Yeah, yeah, fine, so Curt says, “It’s on its side! You gotta stop!” so I stop, like a good citizen. And by the time we’re stopped, the Rambler’s like three hundred yards behind us, so we get out and start walking back and I thought everybody was out, they’re all standing around, screaming in Hispanic a mile a minute, I don’t understand a word, but they look OK, one guy had a bloody nose. How was I supposed to know there was some guy pinned under the car? There were four spi—people hanging around, that’s gotta be everybody, right? How was I supposed to know there were five people in that little P.O.S.? So they’re all screaming at us, so Micky says lets just go back to the car and wait for the police.
So we walk back to the car and I get on the car phone and call my agent, and I tell him, hey look, we’re on the viaduct, and some guy’s car is on its side. And he says he’s gonna take care of it. I know I should’ve called you guys, but I didn’t know there was somebody under the car, how would I know that? And I didn’t know the, uh, people in the Rambler didn’t have a cellular phone, and I didn’t know if I was actually involved, you know?, so I figure the best thing is to let Benny—my agent—Benjamin Rothstein, handle it. He’s a lawyer, too. He handles everything. You probably don’t know what that’s like. You have to, when you’re a celebrity.

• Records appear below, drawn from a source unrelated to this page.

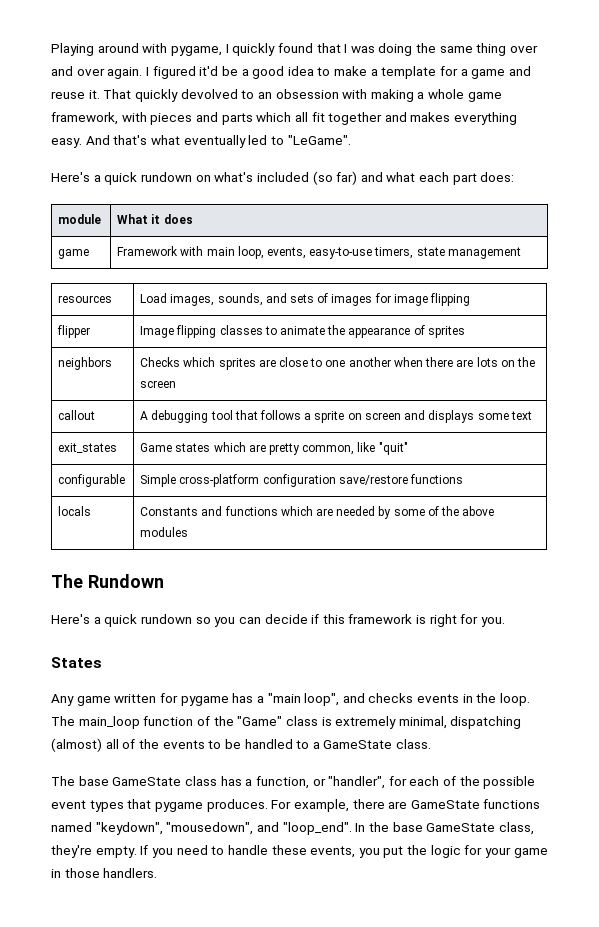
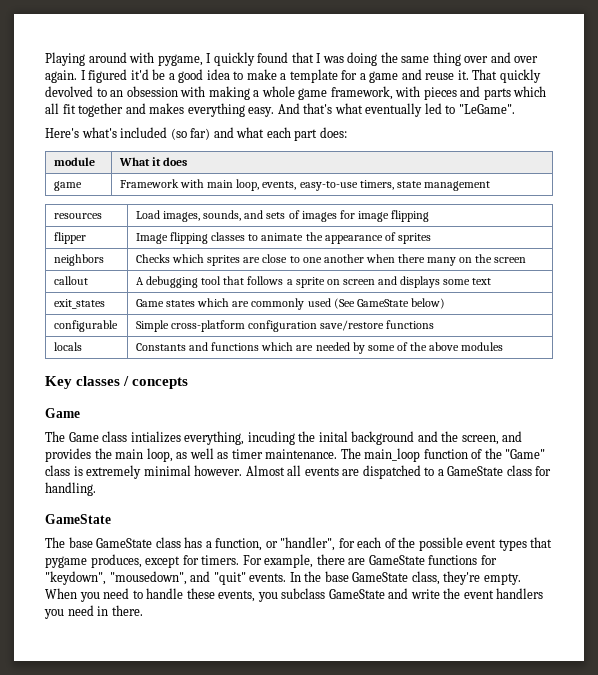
[93,172,211,185] a quick rundown on -> (79, 133) none
[456,357,498,367] are lots -> [427,257,457,266] many
[268,442,408,455] pretty common, like "quit" -> [251,298,445,310] commonly used (See GameState below)
[51,574,164,588] [51,614,506,627] [51,657,102,668] [51,693,531,706] The Rundown // Here's a quick rundown so you can decide if this framework is right for you. // States // Any game written for pygame has a "main loop", and checks events in the loop. -> [45,376,189,389] [45,408,80,418] [45,431,523,445] [45,448,338,462] Key classes / concepts // Game // The Game class intializes everything, incuding the inital background and the screen, and provides the main loop, as well as timer maintenance.
[398,716,522,729] [51,738,432,752] minimal, dispatching (almost) all of the events to be handled to a GameState class. -> [143,465,552,479] [45,482,96,496] [45,514,111,524] minimal however. Almost all events are dispatched to a GameState class for handling. // GameState
[206,799,268,812] produces. -> [90,554,240,568] produces, except for timers.
[51,822,92,832] named -> [480,555,497,565] for
[282,822,352,835] "loop_end". -> [213,572,287,585] "quit" events.
[140,845,149,855] If -> [45,588,77,599] When
[383,845,548,858] [51,868,158,878] put the logic for your game in those handlers. -> [281,588,544,599] [44,605,143,619] subclass GameState and write the event handlers you need in there.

Yeah, okay, fine, so finally the police get there, and they arrest me! They give me a breathalyzer! They give me a frickin’ breathalyzer and they tell me I flunked it, which is bullshit. They say I clipped ‘em and the guy was thrown from the car and it landed on him and he died instantly. You’d think I’d get credit for not leaving the scene of an accident! I feel real sorry for what happened to those people, but I don’t belong here. I’m not a murderer.